Солнце закатилось, а с ним и вылет отменился, попили кофе с бутербродами, Вилли похвалился сигаретами «Юно», для него припасли и «Мемфис» — египетские, наверное. Совсем смеркло. Завалились спать — все, я тоже, но не спалось, неудобно, в самолетном ящике умещалось три человека, не сгонять же Вилли, и я забрал телогрейку, устроился снаружи. К часу ночи наступила полная тишина, ни единого огонька, безветрие, звезды сияли ярко, во мне поднималась «манана», я заглушал ее, чтоб не расслабляться… Не спалось, я шел по полю неизвестно куда, просто шел, была жажда движения. И вбивал в себя образы того, что будет завтра или послезавтра, после приземления — сохранять эти образы надо было в темноте. Потускнели звезды, померцали, как перед загасанием, на них наползла дымка — где-то там, высоко, стало холодать, я повернул обратно, но «манана», вспышкой осветившая меня десять или пятнадцать минут назад, нарушила ориентировку, я направился было к блеснувшему вдали огоньку, но передумал и приблизился к немецкому танку. Он, танк, был целехоньким, лишь правая гусеница расползлась, ничем не примечательный танк, я залез в него, чтобы выдрать мягкое сиденье водителя: быть нам в ящике еще сутки, а там ни стула, ни матраца…
Глава 32
Так я и заснул там, в танке, хорошо спал, но, конечно, глаза мои и уши продолжали бодрствовать, я разлепил веки и привел себя в боевое состояние, когда уловил шаги двух мужчин, приближавшихся к танку. Шли они со стороны леса, немцами никак не могли быть, но я уже почуял что-то опасное.
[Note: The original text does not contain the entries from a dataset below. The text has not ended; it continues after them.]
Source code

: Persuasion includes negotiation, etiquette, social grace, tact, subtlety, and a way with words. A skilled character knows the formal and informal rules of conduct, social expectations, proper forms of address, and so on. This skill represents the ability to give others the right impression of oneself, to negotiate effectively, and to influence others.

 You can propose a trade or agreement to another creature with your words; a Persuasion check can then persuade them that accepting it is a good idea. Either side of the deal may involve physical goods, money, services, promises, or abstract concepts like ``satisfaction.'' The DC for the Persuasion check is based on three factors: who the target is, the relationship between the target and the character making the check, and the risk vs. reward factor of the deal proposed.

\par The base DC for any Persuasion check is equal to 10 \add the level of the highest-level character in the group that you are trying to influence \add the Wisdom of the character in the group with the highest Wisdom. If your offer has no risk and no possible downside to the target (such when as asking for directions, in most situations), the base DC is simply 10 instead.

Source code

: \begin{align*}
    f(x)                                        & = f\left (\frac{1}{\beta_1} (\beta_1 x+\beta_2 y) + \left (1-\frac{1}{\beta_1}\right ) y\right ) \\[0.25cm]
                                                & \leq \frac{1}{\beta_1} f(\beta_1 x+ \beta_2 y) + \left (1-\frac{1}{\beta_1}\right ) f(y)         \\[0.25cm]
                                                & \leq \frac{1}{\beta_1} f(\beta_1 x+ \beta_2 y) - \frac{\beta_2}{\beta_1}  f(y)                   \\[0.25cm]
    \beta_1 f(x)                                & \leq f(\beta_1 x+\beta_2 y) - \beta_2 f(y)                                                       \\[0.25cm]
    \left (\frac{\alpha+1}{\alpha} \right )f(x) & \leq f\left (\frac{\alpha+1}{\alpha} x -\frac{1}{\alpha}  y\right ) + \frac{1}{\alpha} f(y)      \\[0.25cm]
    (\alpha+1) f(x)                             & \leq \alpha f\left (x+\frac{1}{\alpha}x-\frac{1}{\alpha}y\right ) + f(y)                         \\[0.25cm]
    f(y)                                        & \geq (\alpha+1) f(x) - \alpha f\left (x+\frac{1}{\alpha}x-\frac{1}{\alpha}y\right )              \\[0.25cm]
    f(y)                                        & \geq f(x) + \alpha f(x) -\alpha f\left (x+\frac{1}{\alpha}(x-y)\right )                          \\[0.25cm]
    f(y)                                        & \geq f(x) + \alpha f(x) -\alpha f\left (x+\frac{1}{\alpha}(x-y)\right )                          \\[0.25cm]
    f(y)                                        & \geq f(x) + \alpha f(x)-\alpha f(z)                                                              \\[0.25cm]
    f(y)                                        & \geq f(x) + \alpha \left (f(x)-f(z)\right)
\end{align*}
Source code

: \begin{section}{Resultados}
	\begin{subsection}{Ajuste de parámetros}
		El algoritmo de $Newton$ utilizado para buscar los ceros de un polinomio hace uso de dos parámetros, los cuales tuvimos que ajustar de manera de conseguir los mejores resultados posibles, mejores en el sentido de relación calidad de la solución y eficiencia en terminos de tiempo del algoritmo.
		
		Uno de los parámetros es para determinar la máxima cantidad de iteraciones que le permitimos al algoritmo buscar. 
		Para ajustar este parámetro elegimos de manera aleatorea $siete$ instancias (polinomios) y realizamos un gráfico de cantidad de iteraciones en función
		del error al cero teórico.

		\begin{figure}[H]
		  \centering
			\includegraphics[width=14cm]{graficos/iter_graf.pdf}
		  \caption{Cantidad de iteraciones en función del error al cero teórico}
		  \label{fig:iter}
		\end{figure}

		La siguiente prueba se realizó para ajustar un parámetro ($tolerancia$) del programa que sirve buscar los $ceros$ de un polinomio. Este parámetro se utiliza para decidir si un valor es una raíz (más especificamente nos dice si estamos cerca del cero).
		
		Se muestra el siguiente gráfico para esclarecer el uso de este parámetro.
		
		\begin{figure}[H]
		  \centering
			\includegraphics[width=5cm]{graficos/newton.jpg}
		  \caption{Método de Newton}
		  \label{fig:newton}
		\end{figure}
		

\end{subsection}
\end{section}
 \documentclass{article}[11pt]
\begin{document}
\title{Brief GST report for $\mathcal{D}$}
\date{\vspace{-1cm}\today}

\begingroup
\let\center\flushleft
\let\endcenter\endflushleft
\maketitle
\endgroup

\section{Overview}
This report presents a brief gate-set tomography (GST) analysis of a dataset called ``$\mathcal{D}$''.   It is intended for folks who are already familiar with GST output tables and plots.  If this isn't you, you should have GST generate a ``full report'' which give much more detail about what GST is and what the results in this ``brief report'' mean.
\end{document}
Итак, они подошли к танку и сели рядом с ним. Оба курили, и кто они — я разнюхал в буквальном смысле. «Казбек» — это грузин, полковник, второй (ароматнейший трубочный табак) — однажды заезжал к нам, причем Вилли под каким-то предлогом отослали подальше. Тоже грузин, генерал. Он-то как раз и был самым осведомленным в этой парочке. Я сидел, затаившись, дыша по методике Чеха, абсолютно беззвучно.
Полковник: А почему ты сегодня не вылетел с первой группой?
Генерал: Я полечу позднее, когда прояснится обстановка…
(Какой-то бессодержательный треп о погоде и видимости.) Далее последовало:
Полковник: Ты хоть раз при НЕМ демонстрировал свою трубку?
Генерал: Ты меня поражаешь… Нет, конечно. Я в наркомате ее оставлял, когда вызывали к НЕМУ. «Есть!», «Будет исполнено!», «Так точно, товарищ Сталин!» Невозможно предугадать реакцию НАШЕГО ВЕЛИЧАЙШЕГО.
— Непонятно… С такой чуткостью — и проморгать этого Халязина… Кстати, мне кажется, что нас подслушивают…
(Переходят на понятный мне грузинский язык.)